How the Mautic Security Team triages and resolves reported security issues

The basic workflow that the Mautic Security Team follows is:

  • Review the issue and evaluate the potential impact on all supported releases of Mautic.
  • If it is indeed a valid problem, the security team mobilises the team to eliminate it.
  • New versions are created, reviewed, and tested.
  • New releases are created on Github.
  • When an issue has been fixed, we use all available communication channels to inform users of steps that must be taken to protect themselves.

The Mautic Security Team aims to ensure all issues are handled in a timely manner and for clear communication between the team and issue reporters.

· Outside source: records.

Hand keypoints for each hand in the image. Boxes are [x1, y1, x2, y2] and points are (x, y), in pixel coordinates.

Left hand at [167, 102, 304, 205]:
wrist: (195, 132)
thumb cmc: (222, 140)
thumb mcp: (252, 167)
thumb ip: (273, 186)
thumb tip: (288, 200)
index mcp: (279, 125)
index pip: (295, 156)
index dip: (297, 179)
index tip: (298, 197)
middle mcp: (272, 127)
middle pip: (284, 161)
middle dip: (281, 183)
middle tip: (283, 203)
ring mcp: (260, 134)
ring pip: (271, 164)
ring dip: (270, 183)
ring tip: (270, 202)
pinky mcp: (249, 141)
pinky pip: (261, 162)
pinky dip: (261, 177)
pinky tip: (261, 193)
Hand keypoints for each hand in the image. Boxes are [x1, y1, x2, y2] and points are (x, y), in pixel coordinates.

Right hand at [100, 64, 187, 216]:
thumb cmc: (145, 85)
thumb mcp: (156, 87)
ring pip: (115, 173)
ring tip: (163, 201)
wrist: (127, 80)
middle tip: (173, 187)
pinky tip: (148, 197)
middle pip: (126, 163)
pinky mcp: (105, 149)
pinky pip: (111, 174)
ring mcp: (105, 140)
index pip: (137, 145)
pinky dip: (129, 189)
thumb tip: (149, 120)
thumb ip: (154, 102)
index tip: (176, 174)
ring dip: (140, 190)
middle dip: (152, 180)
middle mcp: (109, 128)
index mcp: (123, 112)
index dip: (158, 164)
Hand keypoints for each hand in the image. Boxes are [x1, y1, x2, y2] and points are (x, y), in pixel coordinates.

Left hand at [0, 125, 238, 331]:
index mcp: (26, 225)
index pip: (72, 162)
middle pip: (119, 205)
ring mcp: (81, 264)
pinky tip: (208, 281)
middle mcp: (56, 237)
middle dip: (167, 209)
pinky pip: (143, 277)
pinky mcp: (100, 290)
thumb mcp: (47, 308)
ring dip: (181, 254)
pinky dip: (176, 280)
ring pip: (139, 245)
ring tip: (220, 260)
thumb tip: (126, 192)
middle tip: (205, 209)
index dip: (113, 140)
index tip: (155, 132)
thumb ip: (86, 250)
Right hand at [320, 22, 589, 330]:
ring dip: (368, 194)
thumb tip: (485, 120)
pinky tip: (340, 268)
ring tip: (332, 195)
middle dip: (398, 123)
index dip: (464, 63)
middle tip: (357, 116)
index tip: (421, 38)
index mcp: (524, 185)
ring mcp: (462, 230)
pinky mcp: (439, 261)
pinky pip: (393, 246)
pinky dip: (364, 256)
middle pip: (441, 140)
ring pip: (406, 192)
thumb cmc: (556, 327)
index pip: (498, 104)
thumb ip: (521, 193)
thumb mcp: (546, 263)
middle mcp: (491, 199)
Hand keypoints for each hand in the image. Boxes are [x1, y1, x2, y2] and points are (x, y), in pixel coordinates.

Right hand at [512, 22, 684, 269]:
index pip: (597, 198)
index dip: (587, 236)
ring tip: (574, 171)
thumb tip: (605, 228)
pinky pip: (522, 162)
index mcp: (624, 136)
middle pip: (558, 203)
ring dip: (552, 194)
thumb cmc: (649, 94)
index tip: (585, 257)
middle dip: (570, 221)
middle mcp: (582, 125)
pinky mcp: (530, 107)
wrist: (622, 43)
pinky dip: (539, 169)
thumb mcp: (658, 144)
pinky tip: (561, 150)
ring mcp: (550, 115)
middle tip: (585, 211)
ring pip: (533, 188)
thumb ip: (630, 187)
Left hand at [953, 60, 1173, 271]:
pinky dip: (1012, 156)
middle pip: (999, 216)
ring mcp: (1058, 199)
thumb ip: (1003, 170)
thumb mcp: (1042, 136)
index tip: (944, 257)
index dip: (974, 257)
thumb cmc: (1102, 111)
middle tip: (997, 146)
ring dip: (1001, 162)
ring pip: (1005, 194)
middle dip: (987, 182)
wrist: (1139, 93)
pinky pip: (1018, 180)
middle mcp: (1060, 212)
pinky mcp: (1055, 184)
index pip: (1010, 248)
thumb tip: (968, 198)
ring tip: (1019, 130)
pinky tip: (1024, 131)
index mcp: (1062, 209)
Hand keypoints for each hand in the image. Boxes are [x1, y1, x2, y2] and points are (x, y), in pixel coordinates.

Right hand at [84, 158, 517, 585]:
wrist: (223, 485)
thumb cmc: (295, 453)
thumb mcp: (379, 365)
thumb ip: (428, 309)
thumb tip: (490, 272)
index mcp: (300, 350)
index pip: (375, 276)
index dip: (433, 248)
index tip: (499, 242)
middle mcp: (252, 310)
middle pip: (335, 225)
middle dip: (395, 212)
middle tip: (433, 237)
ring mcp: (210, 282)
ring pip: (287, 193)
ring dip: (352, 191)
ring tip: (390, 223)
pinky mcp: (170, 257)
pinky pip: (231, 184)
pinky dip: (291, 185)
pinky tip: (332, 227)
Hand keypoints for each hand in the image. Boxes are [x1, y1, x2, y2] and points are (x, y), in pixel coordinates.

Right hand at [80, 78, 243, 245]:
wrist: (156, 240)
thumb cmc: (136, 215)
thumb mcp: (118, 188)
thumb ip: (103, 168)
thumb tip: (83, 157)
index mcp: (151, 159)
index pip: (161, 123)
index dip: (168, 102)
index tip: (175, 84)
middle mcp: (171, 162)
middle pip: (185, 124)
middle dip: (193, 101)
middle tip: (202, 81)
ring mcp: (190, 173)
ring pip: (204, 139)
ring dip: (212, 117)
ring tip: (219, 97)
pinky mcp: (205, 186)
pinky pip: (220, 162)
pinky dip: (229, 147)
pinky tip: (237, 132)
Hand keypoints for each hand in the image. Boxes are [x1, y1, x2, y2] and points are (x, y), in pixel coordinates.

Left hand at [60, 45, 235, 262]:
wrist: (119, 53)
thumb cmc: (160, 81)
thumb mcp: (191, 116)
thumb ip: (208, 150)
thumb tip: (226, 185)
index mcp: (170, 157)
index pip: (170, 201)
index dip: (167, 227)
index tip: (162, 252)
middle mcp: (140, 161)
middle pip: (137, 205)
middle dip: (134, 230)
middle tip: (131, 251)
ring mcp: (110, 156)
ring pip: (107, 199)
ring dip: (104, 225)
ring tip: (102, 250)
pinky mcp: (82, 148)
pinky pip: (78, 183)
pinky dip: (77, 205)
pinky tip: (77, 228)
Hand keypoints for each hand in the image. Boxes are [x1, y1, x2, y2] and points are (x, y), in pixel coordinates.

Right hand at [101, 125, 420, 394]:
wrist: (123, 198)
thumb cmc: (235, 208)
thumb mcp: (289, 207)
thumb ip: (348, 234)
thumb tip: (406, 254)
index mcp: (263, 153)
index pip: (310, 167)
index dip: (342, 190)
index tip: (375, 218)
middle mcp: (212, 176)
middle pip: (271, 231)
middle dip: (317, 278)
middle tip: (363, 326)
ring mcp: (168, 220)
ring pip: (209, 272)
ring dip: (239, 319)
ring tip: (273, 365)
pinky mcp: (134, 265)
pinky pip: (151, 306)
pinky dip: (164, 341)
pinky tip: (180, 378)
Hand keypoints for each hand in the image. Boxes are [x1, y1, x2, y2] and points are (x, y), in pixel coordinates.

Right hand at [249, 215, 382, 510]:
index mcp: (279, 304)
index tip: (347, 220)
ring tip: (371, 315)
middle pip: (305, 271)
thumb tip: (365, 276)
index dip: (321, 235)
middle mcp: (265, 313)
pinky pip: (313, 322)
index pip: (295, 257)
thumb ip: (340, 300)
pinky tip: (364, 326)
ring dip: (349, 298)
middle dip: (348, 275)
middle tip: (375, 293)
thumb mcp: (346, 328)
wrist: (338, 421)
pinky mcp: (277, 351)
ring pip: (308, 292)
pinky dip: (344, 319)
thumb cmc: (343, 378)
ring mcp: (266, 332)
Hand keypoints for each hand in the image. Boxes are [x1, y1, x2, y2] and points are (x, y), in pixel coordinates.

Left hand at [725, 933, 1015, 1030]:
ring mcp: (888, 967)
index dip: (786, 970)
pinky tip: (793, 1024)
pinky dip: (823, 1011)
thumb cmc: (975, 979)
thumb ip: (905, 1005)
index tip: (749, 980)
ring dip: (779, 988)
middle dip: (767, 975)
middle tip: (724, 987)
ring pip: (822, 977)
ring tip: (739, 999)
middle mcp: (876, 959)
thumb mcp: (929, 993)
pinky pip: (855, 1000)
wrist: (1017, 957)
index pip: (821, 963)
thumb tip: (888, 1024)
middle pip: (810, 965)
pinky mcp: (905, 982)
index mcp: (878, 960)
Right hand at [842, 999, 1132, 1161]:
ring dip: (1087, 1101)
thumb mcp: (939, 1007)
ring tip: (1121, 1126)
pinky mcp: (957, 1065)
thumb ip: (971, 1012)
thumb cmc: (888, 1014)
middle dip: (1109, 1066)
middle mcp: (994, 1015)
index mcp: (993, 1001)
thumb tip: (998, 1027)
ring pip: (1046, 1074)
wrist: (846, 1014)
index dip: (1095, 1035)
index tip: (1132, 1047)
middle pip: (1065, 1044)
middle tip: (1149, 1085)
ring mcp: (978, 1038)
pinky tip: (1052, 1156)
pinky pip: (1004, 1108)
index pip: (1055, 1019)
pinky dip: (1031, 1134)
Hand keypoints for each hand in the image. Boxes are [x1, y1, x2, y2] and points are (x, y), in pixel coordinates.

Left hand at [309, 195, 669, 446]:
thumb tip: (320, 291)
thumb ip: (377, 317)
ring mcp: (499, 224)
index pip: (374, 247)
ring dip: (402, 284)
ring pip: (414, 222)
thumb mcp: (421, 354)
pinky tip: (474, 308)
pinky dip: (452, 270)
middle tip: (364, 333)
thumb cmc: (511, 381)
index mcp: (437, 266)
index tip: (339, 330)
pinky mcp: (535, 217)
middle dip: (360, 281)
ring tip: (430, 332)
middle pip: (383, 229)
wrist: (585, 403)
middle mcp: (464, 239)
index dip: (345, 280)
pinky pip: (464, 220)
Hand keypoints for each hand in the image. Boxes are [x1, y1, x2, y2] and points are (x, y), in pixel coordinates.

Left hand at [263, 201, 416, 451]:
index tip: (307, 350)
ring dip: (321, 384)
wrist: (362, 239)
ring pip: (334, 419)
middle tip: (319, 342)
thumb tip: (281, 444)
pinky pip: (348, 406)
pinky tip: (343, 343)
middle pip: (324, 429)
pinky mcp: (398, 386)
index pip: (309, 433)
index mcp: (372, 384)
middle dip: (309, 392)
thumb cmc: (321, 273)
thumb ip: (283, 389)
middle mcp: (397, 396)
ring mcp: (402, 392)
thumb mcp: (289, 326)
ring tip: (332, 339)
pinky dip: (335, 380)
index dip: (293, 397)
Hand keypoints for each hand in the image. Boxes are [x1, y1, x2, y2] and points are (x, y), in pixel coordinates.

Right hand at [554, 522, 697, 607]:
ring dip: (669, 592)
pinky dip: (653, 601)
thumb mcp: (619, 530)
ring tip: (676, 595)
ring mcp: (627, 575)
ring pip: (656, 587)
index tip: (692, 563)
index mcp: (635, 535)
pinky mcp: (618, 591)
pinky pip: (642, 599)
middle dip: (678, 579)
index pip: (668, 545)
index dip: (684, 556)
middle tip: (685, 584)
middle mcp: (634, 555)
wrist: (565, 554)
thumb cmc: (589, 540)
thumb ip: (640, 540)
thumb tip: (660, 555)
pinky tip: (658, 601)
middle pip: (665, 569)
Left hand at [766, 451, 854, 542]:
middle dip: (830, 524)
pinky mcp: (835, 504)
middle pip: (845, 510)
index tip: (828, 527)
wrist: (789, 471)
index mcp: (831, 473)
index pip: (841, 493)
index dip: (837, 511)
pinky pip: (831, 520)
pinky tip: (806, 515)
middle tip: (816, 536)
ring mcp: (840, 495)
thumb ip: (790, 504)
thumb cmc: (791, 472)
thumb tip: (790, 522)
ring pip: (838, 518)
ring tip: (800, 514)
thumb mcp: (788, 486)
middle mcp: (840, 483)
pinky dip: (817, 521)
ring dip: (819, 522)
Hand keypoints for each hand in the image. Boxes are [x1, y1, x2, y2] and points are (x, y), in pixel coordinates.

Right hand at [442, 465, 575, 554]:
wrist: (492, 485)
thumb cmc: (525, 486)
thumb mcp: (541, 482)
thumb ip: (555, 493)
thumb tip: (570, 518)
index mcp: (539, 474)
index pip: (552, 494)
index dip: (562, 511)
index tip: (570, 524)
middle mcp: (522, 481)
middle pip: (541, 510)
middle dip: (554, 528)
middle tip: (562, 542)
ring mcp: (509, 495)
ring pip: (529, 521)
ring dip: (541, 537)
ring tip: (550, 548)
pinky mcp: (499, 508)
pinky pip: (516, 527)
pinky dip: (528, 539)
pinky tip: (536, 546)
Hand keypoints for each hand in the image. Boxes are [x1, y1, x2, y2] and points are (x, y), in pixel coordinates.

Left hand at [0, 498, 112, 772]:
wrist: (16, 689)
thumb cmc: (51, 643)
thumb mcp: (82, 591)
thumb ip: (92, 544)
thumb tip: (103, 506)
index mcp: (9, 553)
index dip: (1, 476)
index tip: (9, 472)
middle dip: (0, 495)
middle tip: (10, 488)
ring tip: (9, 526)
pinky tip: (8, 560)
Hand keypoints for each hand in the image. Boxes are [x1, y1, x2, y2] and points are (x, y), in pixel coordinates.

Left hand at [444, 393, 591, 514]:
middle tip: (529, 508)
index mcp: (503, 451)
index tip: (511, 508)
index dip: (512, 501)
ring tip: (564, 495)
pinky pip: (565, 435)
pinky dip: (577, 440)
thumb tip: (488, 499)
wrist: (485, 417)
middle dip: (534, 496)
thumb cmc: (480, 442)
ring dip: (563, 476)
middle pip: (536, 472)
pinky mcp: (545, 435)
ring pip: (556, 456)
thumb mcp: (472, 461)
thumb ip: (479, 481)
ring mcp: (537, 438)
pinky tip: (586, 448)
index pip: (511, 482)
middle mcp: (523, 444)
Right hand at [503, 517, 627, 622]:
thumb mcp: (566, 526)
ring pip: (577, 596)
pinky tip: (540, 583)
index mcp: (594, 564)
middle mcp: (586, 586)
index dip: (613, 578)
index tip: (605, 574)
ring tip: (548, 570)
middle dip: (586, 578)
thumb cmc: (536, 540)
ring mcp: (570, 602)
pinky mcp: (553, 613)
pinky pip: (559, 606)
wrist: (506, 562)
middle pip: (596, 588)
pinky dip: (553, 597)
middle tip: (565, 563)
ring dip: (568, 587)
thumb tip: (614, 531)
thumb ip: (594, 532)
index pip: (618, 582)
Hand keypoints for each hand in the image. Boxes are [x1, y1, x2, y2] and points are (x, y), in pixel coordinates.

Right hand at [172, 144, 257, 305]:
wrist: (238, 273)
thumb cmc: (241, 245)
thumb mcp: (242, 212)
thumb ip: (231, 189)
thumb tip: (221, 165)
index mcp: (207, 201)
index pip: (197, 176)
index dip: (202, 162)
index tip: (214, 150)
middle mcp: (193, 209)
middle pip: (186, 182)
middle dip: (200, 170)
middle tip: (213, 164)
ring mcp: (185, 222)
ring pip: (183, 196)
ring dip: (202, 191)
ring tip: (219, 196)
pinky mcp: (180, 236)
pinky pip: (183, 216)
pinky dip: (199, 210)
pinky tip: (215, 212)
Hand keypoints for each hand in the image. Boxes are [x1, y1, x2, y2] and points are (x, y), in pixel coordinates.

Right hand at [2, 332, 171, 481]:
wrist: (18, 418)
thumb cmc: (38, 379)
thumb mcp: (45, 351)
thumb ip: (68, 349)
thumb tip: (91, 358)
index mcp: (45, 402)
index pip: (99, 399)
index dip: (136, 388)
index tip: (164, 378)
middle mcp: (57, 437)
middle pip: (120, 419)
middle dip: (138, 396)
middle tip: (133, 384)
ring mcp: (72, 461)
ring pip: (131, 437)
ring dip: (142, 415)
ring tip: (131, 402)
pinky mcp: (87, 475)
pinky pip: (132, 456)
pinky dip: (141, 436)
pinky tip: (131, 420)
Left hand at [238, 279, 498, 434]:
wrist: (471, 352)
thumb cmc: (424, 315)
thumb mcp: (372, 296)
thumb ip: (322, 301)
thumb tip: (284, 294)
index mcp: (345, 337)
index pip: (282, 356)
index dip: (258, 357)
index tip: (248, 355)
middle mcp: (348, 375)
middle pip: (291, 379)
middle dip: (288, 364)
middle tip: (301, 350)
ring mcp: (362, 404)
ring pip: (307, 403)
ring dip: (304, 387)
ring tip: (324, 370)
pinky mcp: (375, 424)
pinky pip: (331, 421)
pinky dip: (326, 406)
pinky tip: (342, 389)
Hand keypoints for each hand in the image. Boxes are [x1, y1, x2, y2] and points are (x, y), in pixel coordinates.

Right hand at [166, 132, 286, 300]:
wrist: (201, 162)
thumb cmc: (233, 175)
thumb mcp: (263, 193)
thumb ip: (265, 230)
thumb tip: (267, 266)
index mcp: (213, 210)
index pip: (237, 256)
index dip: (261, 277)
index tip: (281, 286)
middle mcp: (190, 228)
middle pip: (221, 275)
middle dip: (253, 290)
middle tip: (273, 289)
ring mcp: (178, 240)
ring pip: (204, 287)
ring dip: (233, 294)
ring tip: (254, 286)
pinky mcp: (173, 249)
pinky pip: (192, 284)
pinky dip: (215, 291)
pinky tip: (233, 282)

As such, we have established the following guidelines for responding to issue reports:

  • Within 24 hours every report gets acknowledged.
  • Within 7 days every report gets a further response stating either:
    • the issue is closed (and why);
    • the issue is still under investigation; if needed, additional information will be requested.
  • Within 21 days every report must be resolved unless there are exceptional circumstances requiring additional time.

Unless the threat level dictates otherwise, security patches will be rolled into the next available release.

Vulnerability threat levels

The security advisory risk level system is based on the NIST Common Misuse Scoring System (NISTIR 7864). Each vulnerability is scored using this system and a number is assigned between 0 and 25.

The total points are used to give a text description to make the numbers easier to understand:

  • Scores between 0 and 4 are considered Not Critical
  • 5 to 9 is considered Less Critical
  • 10 to 14 is considered Moderately Critical
  • 15 to 19 is considered Critical
  • 20 to 25 is considered Highly Critical

The risk level is assigned by a Risk Calculator which takes 6 different metrics, each which can have 3 different values.

This is encoded in a terse format and included on every Security Advisory.

The below table provides longer descriptions and point scores for each category. 

Code

Metric

Description

AC

Access complexity

How difficult is it for the attacker to leverage the vulnerability?

  • AC:None = None (user visits page) +4 points
  • AC:Basic = Basic or routine (user must follow specific path) +2 points
  • AC:Complex = Complex or highly specific (multi-step, unintuitive process with high number of dependencies) +1 point

A

Authentication

What privilege level is required for an exploit to be successful?

  • A:None = None (all/anonymous users) +4 points
  • A:User = User-level access (basic/commonly assigned permissions) +2 points
  • A:Admin = Administrator (broad permissions required) +1 point

CI

Confidentiality impact

Does this vulnerability cause non-public data to be accessible?

  • CI:All = All non-public data is accessible +5 points
  • CI:Some = Certain non-public data is released +3 points
  • CI:None = No confidentiality impact +0 points

II

Integrity impact

Can this exploit allow system data (or data handled by the system) to be compromised?

  • II:All = All data can be modified or deleted +5 points
  • II:Some = Some data can be modified +3 points
  • II:None = Data integrity remains intact +0 points

E

Exploit (Zero-day impact)

Does a known exploit exist?

  • E:Exploit = Exploit exists (documented or deployed exploit code already in the wild) +4 points
  • E:Proof = Proof of concept exists (documented methods for developing exploit exist in the wild) +2 points
  • E:Theoretical = Theoretical or white-hat (no public exploit code or documentation on development exists) +1 point

TD

Target distribution

What percentage of users are affected?

  • TD:All = All module configurations are exploitable +3 points
  • TD:Default = Default or common module configurations are exploitable, but a config change can disable the exploit +2 points
  • TD:Uncommon = Only uncommon module configurations are exploitable +1 points

Security announcement and release process

Providing security requires more than simply posting a patch release. Hundreds of thousands of people rely on the Mautic Security Team to notify them of known vulnerabilities.

The Security Team coordinates security announcements in release cycles and evaluates whether security issues are ready for release several days in advance.

The team may deem it necessary to make an out-of-sequence release, in which case at least two weeks’ notice will be provided to ensure that Mautic users are made aware of a security release being made on an unscheduled basis.

If you are concerned with the response time or the handling of a security issue, please send an email to [email protected]. You may publicly discuss the policy, but not the details of any non-disclosed issue.

There are past security announcements: Security announcements

Disclosure policy

The security team follows a Coordinated Disclosure policy: we keep issues private until there is a fix.

Public announcements are made when the threat has been addressed and a secure version is available.

When reporting a security issue, observe the same policy. Do not share your knowledge of security issues with others.

Which versions are supported?

Please check the Releases page for the currently supported versions.

Development branches and alpha, beta and release candidate releases are not intended for production use.

Upgrade if you are using an unsupported version of Mautic.

Our security advisory policy has a detailed description of this process and which releases get advisories.